* WORK REQUIRED
Omitting all images, transcribe the listing word for word.

____________________

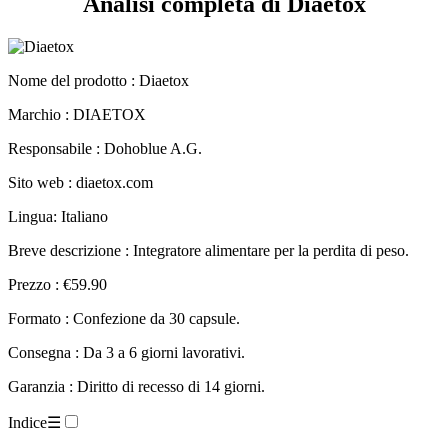
Nome del prodotto :
Diaetox
Marchio : DIAETOX
Responsabile : Dohoblue A.G.
Sito web : diaetox.com
Lingua: Italiano
Breve descrizione : Integratore alimentare per la perdita di peso.
Prezzo : €59.90
Formato : Confezione da 30 capsule.
Consegna : Da 3 a 6 giorni lavorativi.
Garanzia : Diritto di recesso di 14 giorni.
Indice
☰
Scheda tecnica.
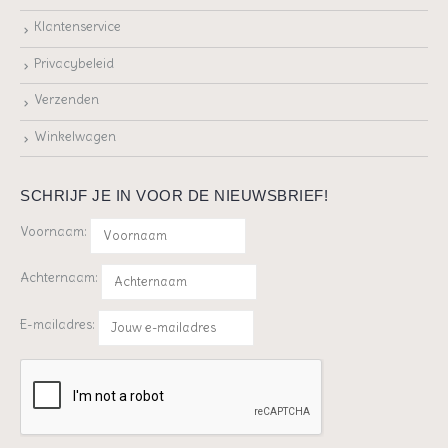
Klantenservice
Privacybeleid
Verzenden
Winkelwagen
SCHRIJF JE IN VOOR DE NIEUWSBRIEF!
Voornaam:
Achternaam:
E-mailadres:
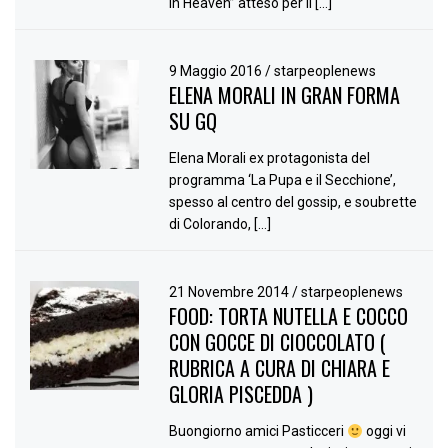
in Heaven” atteso per il […]
9 Maggio 2016
/
starpeoplenews
ELENA MORALI IN GRAN FORMA
SU GQ
Elena Morali ex protagonista del
programma ‘La Pupa e il Secchione’,
spesso al centro del gossip, e soubrette
di Colorando, […]
21 Novembre 2014
/
starpeoplenews
FOOD: TORTA NUTELLA E COCCO
CON GOCCE DI CIOCCOLATO (
RUBRICA A CURA DI CHIARA E
GLORIA PISCEDDA )
Buongiorno amici Pasticceri
oggi vi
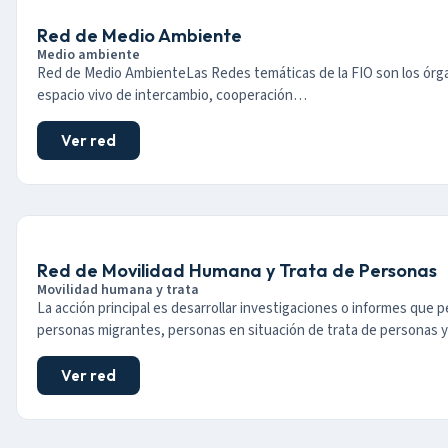
Red de Medio Ambiente
Medio ambiente
Red de Medio AmbienteLas Redes temáticas de la FIO son los órga
espacio vivo de intercambio, cooperación…
Ver red
Red de Movilidad Humana y Trata de Personas
Movilidad humana y trata
La acción principal es desarrollar investigaciones o informes que per
personas migrantes, personas en situación de trata de personas 
Ver red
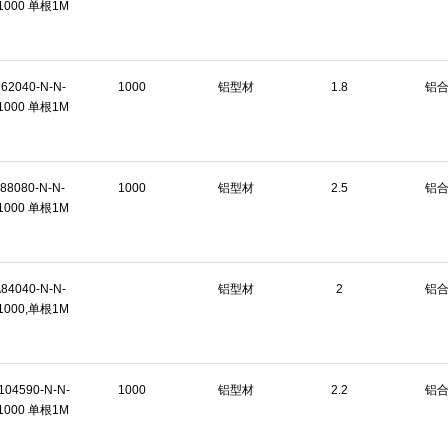
1000 单根1M
62040-N-N-
1000
铝型材
1.8
铝
1000 单根1M
88080-N-N-
1000
铝型材
2.5
铝
1000 单根1M
84040-N-N-
铝型材
2
铝
1000,单根1M
104590-N-N-
1000
铝型材
2.2
铝
1000 单根1M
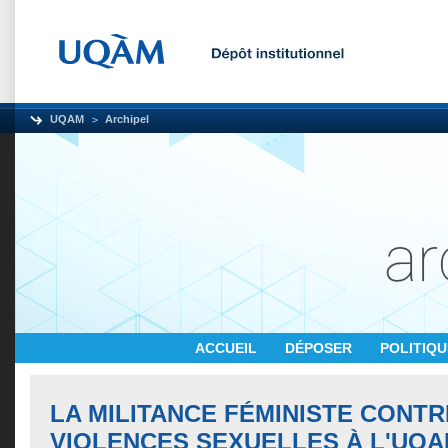
UQAM
Archipel
ACCUEIL
DÉPOSER
POLITIQ
LA MILITANCE FÉMINISTE CONTR
VIOLENCES SEXUELLES À L'UQA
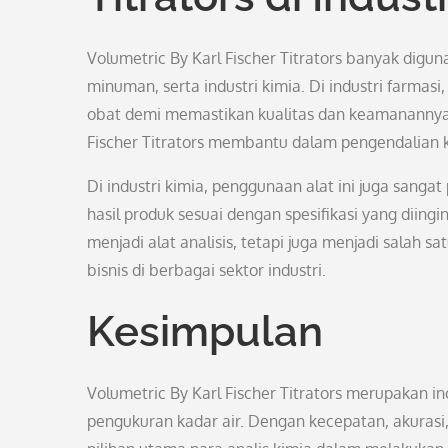
Volumetric By Karl Fischer Titrators banyak digun
minuman, serta industri kimia. Di industri farmas
obat demi memastikan kualitas dan keamanannya.
Fischer Titrators membantu dalam pengendalian k
Di industri kimia, penggunaan alat ini juga sanga
hasil produk sesuai dengan spesifikasi yang diing
menjadi alat analisis, tetapi juga menjadi salah
bisnis di berbagai sektor industri.
Kesimpulan
Volumetric By Karl Fischer Titrators merupakan in
pengukuran kadar air. Dengan kecepatan, akurasi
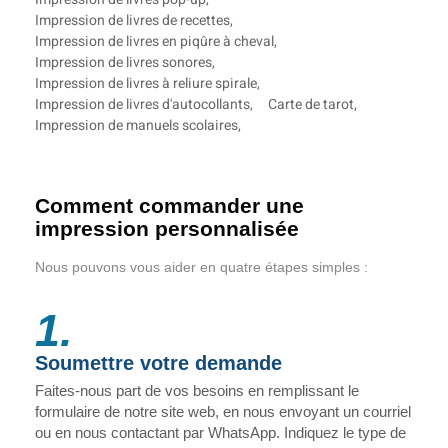
Impression de livres de recettes
,
Impression de livres en piqûre à cheval
,
Impression de livres sonores
,
Impression de livres à reliure spirale
,
Impression de livres d'autocollants
,
Carte de tarot
,
Impression de manuels scolaires
,
Comment commander une
impression personnalisée
Nous pouvons vous aider en quatre étapes simples :
1.
Soumettre votre demande
Faites-nous part de vos besoins en remplissant le
formulaire de notre site web, en nous envoyant un courriel
ou en nous contactant par WhatsApp. Indiquez le type de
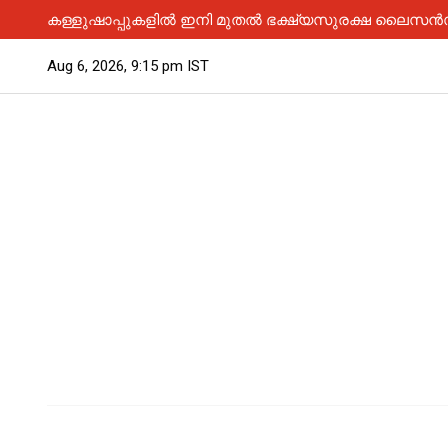
കള്ളുഷാപ്പുകളിൽ ഇനി മുതൽ ഭക്ഷ്യസുരക്ഷ ലൈസൻസ് 
Aug 6, 2026, 9:15 pm IST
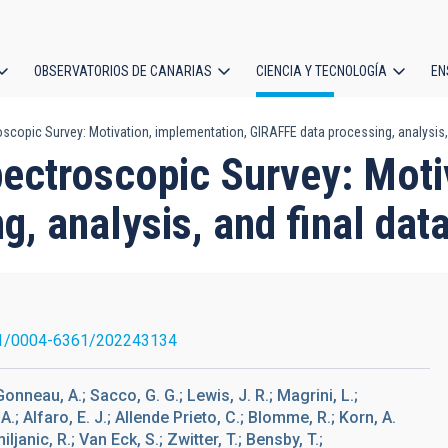
OBSERVATORIOS DE CANARIAS
CIENCIA Y TECNOLOGÍA
EN
ción
scopic Survey: Motivation, implementation, GIRAFFE data processing, analysis, 
l
ectroscopic Survey: Moti
, analysis, and final dat
1/0004-6361/202243134
Gonneau, A.; Sacco, G. G.; Lewis, J. R.; Magrini, L.;
A.; Alfaro, E. J.; Allende Prieto, C.; Blomme, R.; Korn, A.
janic, R.; Van Eck, S.; Zwitter, T.; Bensby, T.;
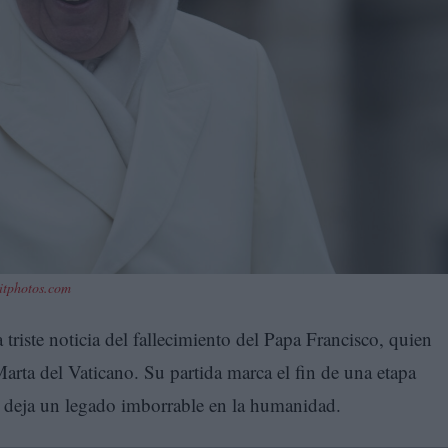
itphotos.com
 triste noticia del fallecimiento del Papa Francisco, quien
Marta del Vaticano. Su partida marca el fin de una etapa
a y deja un legado imborrable en la humanidad.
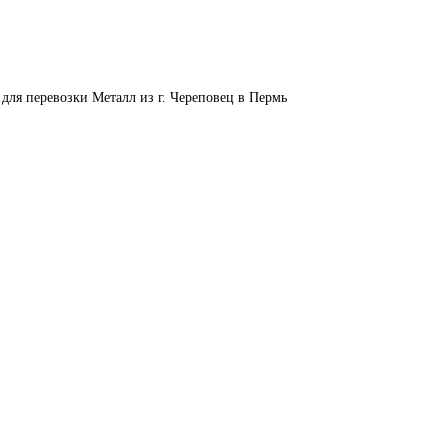
для перевозки Металл из г. Череповец в Пермь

____________________

* RESULT FOR THIS EXERCISE
Nome del prodotto :
Diaetox
Marchio : DIAETOX
Responsabile : Dohoblue A.G.
Sito web : diaetox.com
Lingua: Italiano
Breve descrizione : Integratore alimentare per la perdita di peso.
Prezzo : €59.90
Formato : Confezione da 30 capsule.
Consegna : Da 3 a 6 giorni lavorativi.
Garanzia : Diritto di recesso di 14 giorni.
Indice
☰
Scheda tecnica.
Klantenservice
Privacybeleid
Verzenden
Winkelwagen
SCHRIJF JE IN VOOR DE NIEUWSBRIEF!
Voornaam:
Achternaam:
E-mailadres:
in Heaven” atteso per il […]
9 Maggio 2016
/
starpeoplenews
ELENA MORALI IN GRAN FORMA
SU GQ
Elena Morali ex protagonista del
programma ‘La Pupa e il Secchione’,
spesso al centro del gossip, e soubrette
di Colorando, […]
21 Novembre 2014
/
starpeoplenews
FOOD: TORTA NUTELLA E COCCO
CON GOCCE DI CIOCCOLATO (
RUBRICA A CURA DI CHIARA E
GLORIA PISCEDDA )
Buongiorno amici Pasticceri
oggi vi
Red de Medio Ambiente
Medio ambiente
Red de Medio AmbienteLas Redes temáticas de la FIO son los órga
espacio vivo de intercambio, cooperación…
Ver red
Red de Movilidad Humana y Trata de Personas
Movilidad humana y trata
La acción principal es desarrollar investigaciones o informes que per
personas migrantes, personas en situación de trata de personas 
Ver red
1000 单根1M
62040-N-N-
1000
铝型材
1.8
铝
1000 单根1M
88080-N-N-
1000
铝型材
2.5
铝
1000 单根1M
84040-N-N-
铝型材
2
铝
1000,单根1M
104590-N-N-
1000
铝型材
2.2
铝
1000 单根1M
UQAM
Archipel
ACCUEIL
DÉPOSER
POLITIQ
LA MILITANCE FÉMINISTE CONTR
VIOLENCES SEXUELLES À L'UQA
Volumetric By Karl Fischer Titrators banyak digun
minuman, serta industri kimia. Di industri farmas
obat demi memastikan kualitas dan keamanannya.
Fischer Titrators membantu dalam pengendalian k
Di industri kimia, penggunaan alat ini juga sanga
hasil produk sesuai dengan spesifikasi yang diing
menjadi alat analisis, tetapi juga menjadi salah
bisnis di berbagai sektor industri.
Kesimpulan
Volumetric By Karl Fischer Titrators merupakan in
pengukuran kadar air. Dengan kecepatan, akurasi
Impression de livres de recettes
,
Impression de livres en piqûre à cheval
,
Impression de livres sonores
,
Impression de livres à reliure spirale
,
Impression de livres d'autocollants
,
Carte de tarot
,
Impression de manuels scolaires
,
Comment commander une
impression personnalisée
Nous pouvons vous aider en quatre étapes simples :
1.
Soumettre votre demande
Faites-nous part de vos besoins en remplissant le
formulaire de notre site web, en nous envoyant un courriel
ou en nous contactant par WhatsApp. Indiquez le type de
കള്ളുഷാപ്പുകളിൽ ഇനി മുതൽ ഭക്ഷ്യസുരക്ഷ ലൈസൻസ് 
Aug 6, 2026, 9:15 pm IST
OBSERVATORIOS DE CANARIAS
CIENCIA Y TECNOLOGÍA
EN
ción
scopic Survey: Motivation, implementation, GIRAFFE data processing, analysis, 
l
ectroscopic Survey: Moti
, analysis, and final dat
1/0004-6361/202243134
Gonneau, A.; Sacco, G. G.; Lewis, J. R.; Magrini, L.;
A.; Alfaro, E. J.; Allende Prieto, C.; Blomme, R.; Korn, A.
janic, R.; Van Eck, S.; Zwitter, T.; Bensby, T.;
itphotos.com
 triste noticia del fallecimiento del Papa Francisco, quien
Marta del Vaticano. Su partida marca el fin de una etapa
a y deja un legado imborrable en la humanidad.
для перевозки Металл из г. Череповец в Пермь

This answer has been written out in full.